About half a year after TL's creation, I was asked to write polls for TL. Topic. I guess this was asked shortly after the WCG 2002. Here I proudly won a vacuum cleaner and gave Twisted a rose to conclude years of online love.
My passion has always been the General Forum. I have made a total of 560 threads and about 50% of my posts are in the General Forum. At times though, I would get annoyed by people 'ruining' my threads. I once complained about the quality of the posters - because they were ruining my threads - by creating a thread in Men in Red (staff forum). Nazgul polled me how I would feel to be a moderator, to which I said I liked the idea. He then talked to the others, to which the ever blunt Rekrul created a thread called 'ok naz u were right'. Inside it contained 'b3y for mod!'. Voilá, moderator Beyonder.

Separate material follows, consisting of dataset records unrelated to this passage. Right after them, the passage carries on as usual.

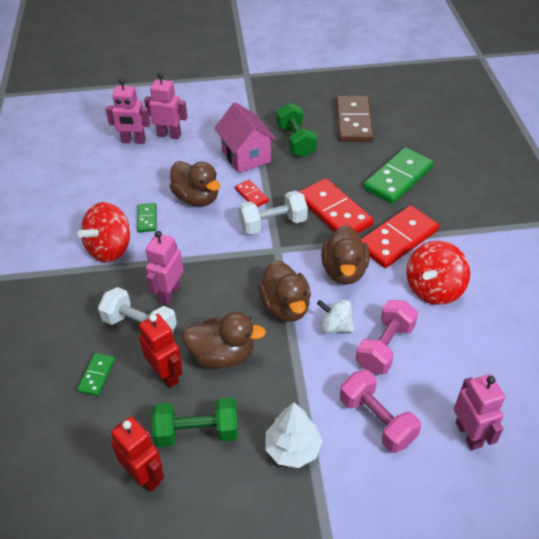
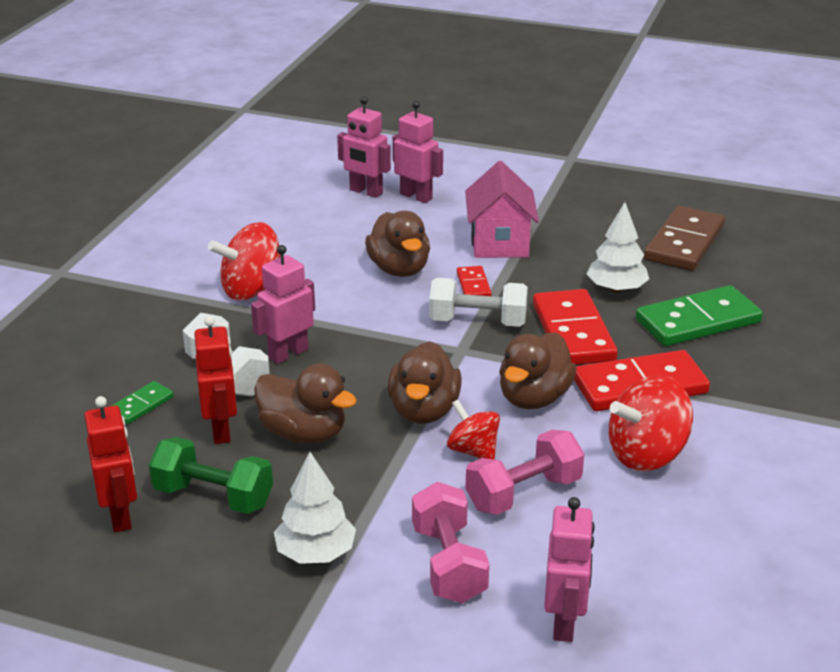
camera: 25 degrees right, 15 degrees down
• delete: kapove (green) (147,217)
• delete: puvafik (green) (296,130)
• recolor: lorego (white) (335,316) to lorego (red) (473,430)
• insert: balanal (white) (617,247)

One of the things I'm most proud of, is our IRC channel. I truly see it as my little baby. We initiated it August 14th 2004. It originally lived on Gamesurge, but after a while we moved to Quakenet. A shoutout to all the IRC regulars. I love you guys.
During my time as mod I've had my share of drama; I've done good work, I've made mistakes, and I've done things which I'm proud of. It's funny when I realise how much I truly learn and have learned from this site. I genuinely feel that it helps me the - supposedly good - secondary school teacher. I'd do it all over again if I could choose right now.
These days TL is truly massive. We have a solid team of staff, a solid userbase, and a solid site. I'm proud to say that I could contribute to this, even if it is so little compared to most of the big guns: Mani, Saro, Meat, Mensrea, Wax, etc.
Even if I don't play StarCraft and I haven't for quite some long time, I absolutely love TL. It feels like family; it contains so many wonderful characters and never fails at making me smile. I could write so much more and I have so many more thoughts to put down. I however have to play dota soon, and I still need to follow up my homework spree.